Die EU-Richtlinie gibt vor, dass Rufnummern (inklusive Vorwahl) bei einem Wechsel des Betreibers auf Wunsch vom Kunden mitgenommen werden können. mobilkom austria warnt vor den Folgen: "Wir wissen, dass die meisten Kunden sich aufgrund der Tarife für oder gegen einen Betreiber entscheiden und dass sie ihre Gesprächslänge nach den zu erwartenden Kosten gestalten. Bei der Rufnummernportabilität fällt dieses Entscheidungskriterium weg: Ein Kunde kann nicht mehr unterscheiden, ob er mit der Vorwahl 0664 einen A1- oder einen one-Kunden anruft und zu welchem Tarif er kommuniziert," erläutert Boris Nemsic und sieht hier viel Arbeit auf die Streitschlichtungsinstanzen zukommen.

Die mobile Rufnummernportabilität bringe überdies technische Probleme und hohe Kosten trotz geringer Attraktivität mit sich: Es gibt keine gemeinsamen, internationalen Normen, wie Lösungen aussehen könnten. Eine nationale Lösung müsste von Grund auf neu entwickelt werden. Die Kosten für die Umstellung des Systems wurden im Jahr 2000 etwa in Deutschland auf 77 Mio. DM (39 Mio. Euro) geschätzt; eine Schätzung der Kosten für Österreich steht noch aus. Diese Kosten werden letztlich von allen Endkunden getragen werden müssen - obwohl offenbar nur sehr wenige Kunden diesen Service attraktiv finden. Zum Vergleich: In den Niederlanden und in Großbritannien haben - trotz Einführung der Portabilität vor mehr als drei Jahren - erst ca. 2% aller Kunden den Service in Anspruch genommen.

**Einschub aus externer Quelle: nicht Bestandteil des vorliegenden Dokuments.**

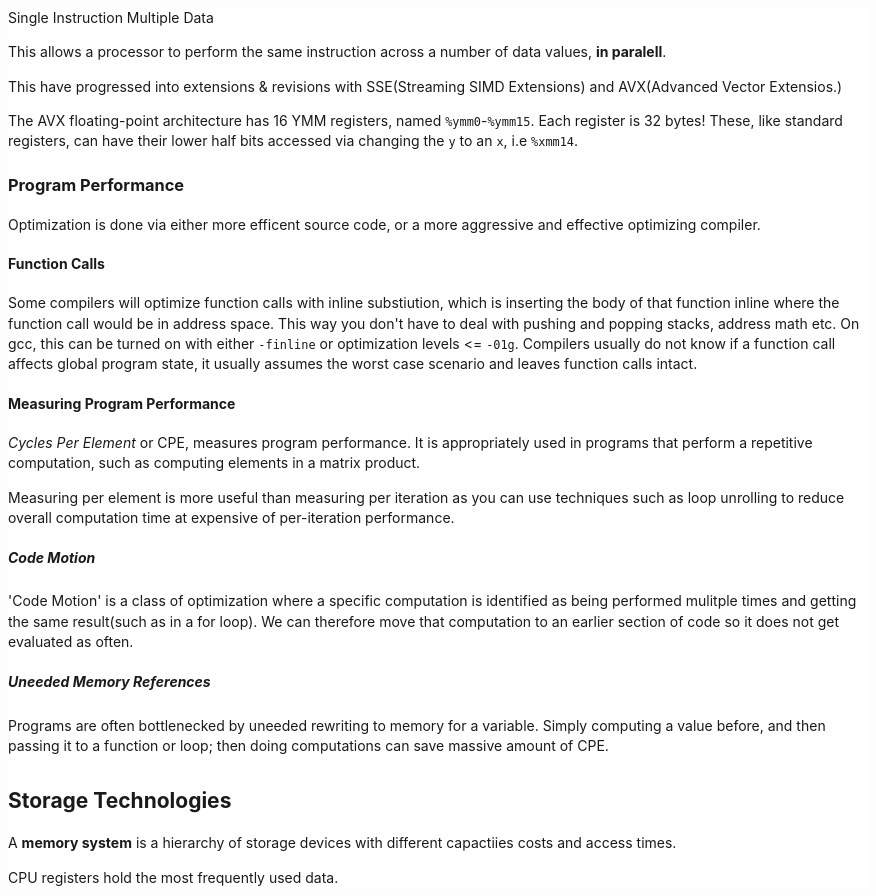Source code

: Single Instruction Multiple Data

This allows a processor to perform the same instruction across a number of data values, **in paralell**.

This have progressed into extensions & revisions with SSE(Streaming SIMD Extensions) and AVX(Advanced Vector Extensios.)

The AVX floating-point architecture has 16 YMM registers, named `%ymm0`-`%ymm15`. Each register is 32 bytes!
These, like standard registers, can have their lower half bits accessed via changing the `y` to an `x`, i.e `%xmm14`.

### Program Performance

Optimization is done via either more efficent source code, or a more aggressive and effective optimizing compiler.

#### Function Calls
Some compilers will optimize function calls with inline substiution, which is inserting the body of that function inline where the function call would be in address space. This way you don't have to deal with pushing and popping stacks, address math etc. On gcc, this can be turned on with either `-finline` or optimization levels <= `-01g`.
Compilers usually do not know if a function call affects global program state, it usually assumes the worst case scenario and leaves function calls intact.

#### Measuring Program Performance

*Cycles Per Element* or CPE, measures program performance. It is appropriately used in programs that perform a repetitive computation, such as computing elements in a matrix product.

Measuring per element is more useful than measuring per iteration as you can use techniques such as loop unrolling to reduce overall computation time at expensive of per-iteration performance.

##### Code Motion

'Code Motion' is a class of optimization where a specific computation is identified as being performed mulitple times and getting the same result(such as in a for loop). We can therefore move that computation to an earlier section of code so it does not get evaluated as often.

##### Uneeded Memory References

Programs are often bottlenecked by uneeded rewriting to memory for a variable. Simply computing a value before, and then passing it to a function or loop;  then doing computations can save massive amount of CPE.





## Storage Technologies

A **memory system** is a hierarchy of storage devices with different capactiies costs and access times.

CPU registers hold the most frequently used data.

mobilkom austria schlägt daher vor, die Umsetzung der EU-Richtlinienvorgabe nicht zu überstürzen, sondern vielmehr im Vorfeld die Vielzahl der offenen Fragen zu klären. Andernfalls steht für Konsumenten wie für Netzbetreiber ein zumindest vorübergehendes Chaos - ohne Zusatznutzen - zu befürchten.